EXERCISE AIM - The answer must be the number of lines in the listing below that contain "Karbala", and nothing else.

INFORMATION SHOWN -

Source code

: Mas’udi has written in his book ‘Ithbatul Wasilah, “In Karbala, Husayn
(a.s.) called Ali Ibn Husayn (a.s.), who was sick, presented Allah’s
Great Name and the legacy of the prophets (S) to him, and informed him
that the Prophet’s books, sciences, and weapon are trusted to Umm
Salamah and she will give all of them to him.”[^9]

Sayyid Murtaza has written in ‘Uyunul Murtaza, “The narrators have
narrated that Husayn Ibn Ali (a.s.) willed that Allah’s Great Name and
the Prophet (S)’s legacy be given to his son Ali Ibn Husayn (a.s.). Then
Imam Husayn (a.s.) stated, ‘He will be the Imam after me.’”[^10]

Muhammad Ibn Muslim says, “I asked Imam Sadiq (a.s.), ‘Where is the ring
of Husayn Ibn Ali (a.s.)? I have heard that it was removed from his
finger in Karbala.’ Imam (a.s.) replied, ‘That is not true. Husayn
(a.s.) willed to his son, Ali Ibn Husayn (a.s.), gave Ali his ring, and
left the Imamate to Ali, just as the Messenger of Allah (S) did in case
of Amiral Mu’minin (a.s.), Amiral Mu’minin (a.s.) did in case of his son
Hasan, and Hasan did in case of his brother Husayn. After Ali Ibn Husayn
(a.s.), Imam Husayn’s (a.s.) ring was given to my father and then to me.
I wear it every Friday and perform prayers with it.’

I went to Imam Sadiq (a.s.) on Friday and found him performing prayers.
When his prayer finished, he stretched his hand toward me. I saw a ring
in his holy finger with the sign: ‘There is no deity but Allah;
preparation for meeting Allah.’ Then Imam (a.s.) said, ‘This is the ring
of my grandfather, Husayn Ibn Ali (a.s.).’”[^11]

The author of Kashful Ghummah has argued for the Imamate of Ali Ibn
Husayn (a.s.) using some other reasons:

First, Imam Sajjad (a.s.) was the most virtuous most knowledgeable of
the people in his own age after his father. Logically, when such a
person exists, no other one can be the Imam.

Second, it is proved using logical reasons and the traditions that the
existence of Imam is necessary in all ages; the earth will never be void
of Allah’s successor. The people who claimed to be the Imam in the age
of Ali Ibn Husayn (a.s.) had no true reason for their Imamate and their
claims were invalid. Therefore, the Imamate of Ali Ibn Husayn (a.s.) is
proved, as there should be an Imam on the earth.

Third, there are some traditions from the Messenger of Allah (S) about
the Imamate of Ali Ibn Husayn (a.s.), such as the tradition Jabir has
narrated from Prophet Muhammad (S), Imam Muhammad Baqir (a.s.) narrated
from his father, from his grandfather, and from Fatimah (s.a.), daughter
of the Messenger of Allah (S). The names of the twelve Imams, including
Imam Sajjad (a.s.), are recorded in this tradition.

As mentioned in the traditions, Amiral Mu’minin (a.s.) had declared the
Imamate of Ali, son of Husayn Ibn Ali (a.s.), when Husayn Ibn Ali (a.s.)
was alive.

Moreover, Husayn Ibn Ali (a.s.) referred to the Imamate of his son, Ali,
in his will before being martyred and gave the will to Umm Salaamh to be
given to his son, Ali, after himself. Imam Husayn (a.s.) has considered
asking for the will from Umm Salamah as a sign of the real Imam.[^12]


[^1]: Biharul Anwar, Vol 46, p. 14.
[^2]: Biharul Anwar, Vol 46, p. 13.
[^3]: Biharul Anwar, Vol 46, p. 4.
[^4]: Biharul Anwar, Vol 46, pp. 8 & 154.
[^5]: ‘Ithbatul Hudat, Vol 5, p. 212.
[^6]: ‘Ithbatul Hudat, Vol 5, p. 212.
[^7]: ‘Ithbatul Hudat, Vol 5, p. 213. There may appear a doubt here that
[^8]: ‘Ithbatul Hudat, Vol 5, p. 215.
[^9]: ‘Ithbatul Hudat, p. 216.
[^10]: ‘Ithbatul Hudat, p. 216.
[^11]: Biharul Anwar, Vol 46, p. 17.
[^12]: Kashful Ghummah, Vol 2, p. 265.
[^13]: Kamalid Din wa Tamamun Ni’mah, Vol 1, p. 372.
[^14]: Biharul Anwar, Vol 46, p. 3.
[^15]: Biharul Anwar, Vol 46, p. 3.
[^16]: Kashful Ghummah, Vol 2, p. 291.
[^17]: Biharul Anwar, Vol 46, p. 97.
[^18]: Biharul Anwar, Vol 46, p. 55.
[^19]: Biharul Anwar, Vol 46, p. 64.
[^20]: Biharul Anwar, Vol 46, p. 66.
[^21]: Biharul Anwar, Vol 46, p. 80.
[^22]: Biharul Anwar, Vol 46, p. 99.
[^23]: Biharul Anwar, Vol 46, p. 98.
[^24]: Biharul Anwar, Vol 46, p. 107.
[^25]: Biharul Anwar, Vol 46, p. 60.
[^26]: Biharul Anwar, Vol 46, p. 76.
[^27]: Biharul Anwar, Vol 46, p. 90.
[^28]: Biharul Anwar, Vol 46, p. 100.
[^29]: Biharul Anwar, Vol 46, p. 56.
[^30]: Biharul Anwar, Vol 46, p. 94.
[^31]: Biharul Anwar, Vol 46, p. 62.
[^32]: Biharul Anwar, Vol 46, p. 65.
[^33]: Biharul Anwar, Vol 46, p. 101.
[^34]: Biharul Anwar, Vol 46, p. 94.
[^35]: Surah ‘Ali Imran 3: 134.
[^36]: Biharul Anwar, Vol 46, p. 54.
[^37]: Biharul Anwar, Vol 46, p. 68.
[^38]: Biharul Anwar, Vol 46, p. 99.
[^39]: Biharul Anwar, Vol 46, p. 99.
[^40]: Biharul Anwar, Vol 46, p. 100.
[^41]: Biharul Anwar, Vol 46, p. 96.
...
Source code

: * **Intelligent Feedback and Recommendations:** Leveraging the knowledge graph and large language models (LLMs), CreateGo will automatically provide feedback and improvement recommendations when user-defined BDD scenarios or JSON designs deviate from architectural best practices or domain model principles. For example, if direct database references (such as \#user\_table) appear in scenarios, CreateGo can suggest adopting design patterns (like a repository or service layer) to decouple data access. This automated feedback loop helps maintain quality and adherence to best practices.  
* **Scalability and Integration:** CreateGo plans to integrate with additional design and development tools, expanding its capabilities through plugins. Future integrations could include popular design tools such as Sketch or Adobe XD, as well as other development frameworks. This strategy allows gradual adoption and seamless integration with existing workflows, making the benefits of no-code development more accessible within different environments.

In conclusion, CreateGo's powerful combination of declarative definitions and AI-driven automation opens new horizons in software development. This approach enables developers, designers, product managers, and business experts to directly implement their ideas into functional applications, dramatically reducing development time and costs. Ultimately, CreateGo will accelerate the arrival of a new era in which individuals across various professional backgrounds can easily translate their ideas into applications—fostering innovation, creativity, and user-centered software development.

YOUR RESPONSE - 2